We found that challenges of adaptivity can be addressed using techniques developed for privacy-preserving data analysis. These techniques rely on the notion of differential privacy that guarantees that the data analysis is not too sensitive to the data of any single individual. We rigorously demonstrated that ensuring differential privacy of an analysis also guarantees that the findings will be statistically valid. We then also developed additional approaches to the problem based on a new way to measure how much information an analysis reveals about a dataset.
The Thresholdout Algorithm
Using our new approach we designed an algorithm, called Thresholdout, that allows an analyst to reuse the holdout set of data for validating a large number of results, even when those results are produced by an adaptive analysis. The Thresholdout algorithm is very easy to implement and is based on two key ideas.
First, the validation should not reveal any information about the holdout dataset if the analyst does not overfit to the training set.
Second, an addition of a small amount of noise to any validation result can prevent the analyst from overfitting to the holdout set.
To illustrate the benefits of using our approach, we showed how it prevents overfitting in a setting inspired by Freedman’s paradox. In this experiment, the analyst wants to build an algorithm that can accurately classify data points into two classes, given a dataset of correctly labeled points. The analyst first finds a set of variables that have the largest correlation with the class. However, to avoid spurious correlations, the analyst validates the correlations on the holdout set and uses only those variables whose correlation agrees with the correlation on the training set. The analyst then creates a simple linear threshold classifier on the selected variables.
We tested this procedure on a dataset of 20,000 points in which the values of 10,000 attributes are drawn independently from the normal distribution, and the class is chosen uniformly at random. There is no correlation between the data point and its class label and no classifier can achieve true accuracy better than 50 percent. Nevertheless, reusing a standard holdout leads to reported accuracy of more than 63±0.4 percent (when selecting 500 out of 10,000 variables) on both the training set and the holdout set.
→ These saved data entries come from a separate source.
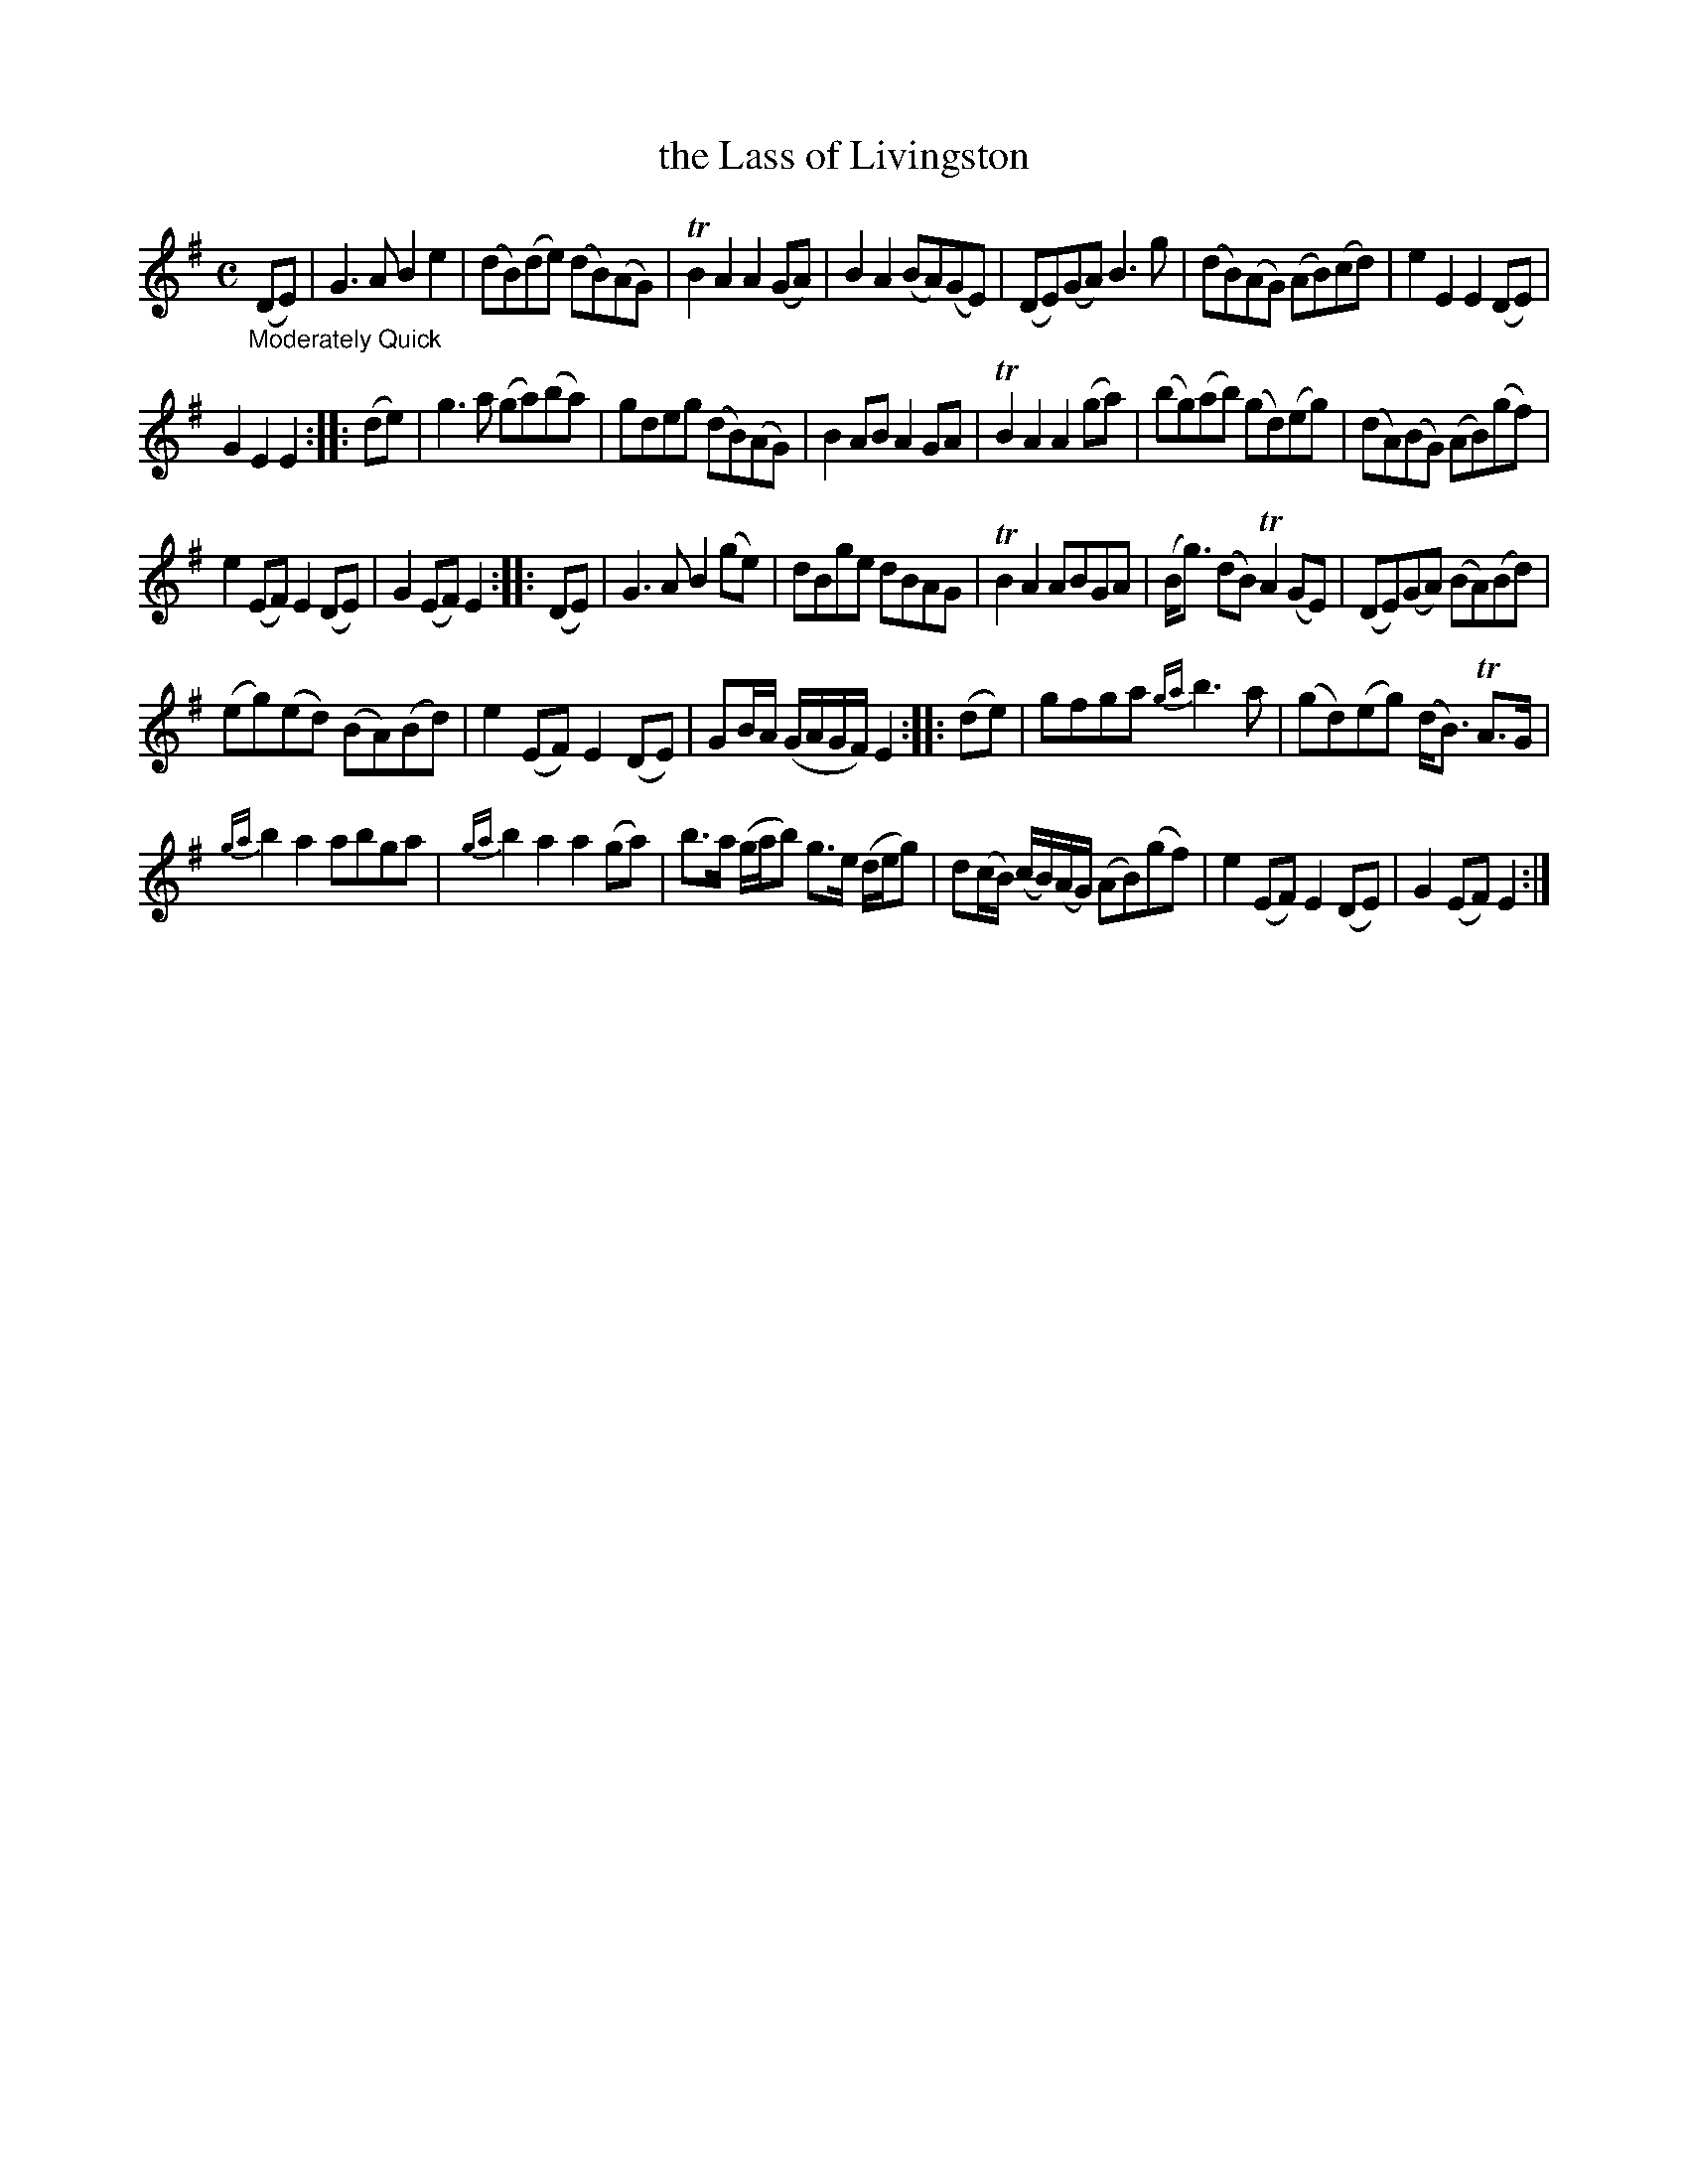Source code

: X: 13071
T: the Lass of Livingston
%R: march, reel
B: James Oswald "The Caledonian Pocket Companion" v.1 b.3 p.7 #1 (top 4 staffs continued from p.6)
S: https://ia800501.us.archive.org/18/items/caledonianpocket01rugg/caledonianpocket01rugg_bw.pdf
Z: 2020 John Chambers <jc:trillian.mit.edu>
N: A few strains' pickup notes were 16th-notes; changed to 8th-notes to make the transitions work right.
M: C
L: 1/8
K: G
%%slurgraces 1
%%graceslurs 1
"_Moderately Quick"(DE) |\
G3A B2e2 | (dB)(de) (dB)(AG) | TB2A2 A2(GA) | B2A2 (BA)(GE) |\
(DE)(GA) B3g | (dB)(AG) (AB)(cd) | e2E2 E2(DE) |
G2E2 E2 :: (de) |\
g3a (ga)(ba) | gdeg (dB)(AG) | B2AB A2GA | TB2A2 A2(ga) |\
(bg)(ab) (gd)(eg) | (dA)(BG) (AB)(gf) |
e2(EF) E2(DE) | G2(EF) E2 :: (DE) |\
G3A B2(ge) | dBge dBAG | TB2A2 ABGA | (B<g) (dB) TA2(GE) |\
(DE)(GA) (BA)(Bd) |
(eg)(ed) (BA)(Bd) | e2(EF) E2(DE) |\
GB/A/ (G/A/G/F/) E2 :: (de) |\
gfga {ga}b3a | (gd)(eg) (d<B) TA>G |
{ga}b2a2 abga | {ga}b2a2 a2(ga) |\
b>a (g/a/b) g>e (d/e/g) | d(c/B/) (c/B/)(A/G/) (AB)(gf) | e2(EF) E2(DE) | G2(EF) E2 :|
We then executed the same algorithm with our Thresholdout algorithm for holdout reuse. Thresholdout prevents the algorithm from overfitting to the holdout set and gives a valid result close to 50 percent estimate of classifier accuracy. In the plot below we show the accuracy on the training set and the holdout set (the green line) obtained for various numbers of selected variables averaged over 100 independent executions. For comparison, the plot also includes the accuracy of the classifier on another fresh data set of 10,000 points which serves as the gold standard for validation.
click to enlarge
Beyond this illustration, the reusable holdout gives the analyst a simple, general and principled method to perform multiple validation steps where previously the only known safe approach was to collect a fresh holdout set each time a function depends on the outcomes of previous validations. We are now looking forward to exploring the practical applications of this technique.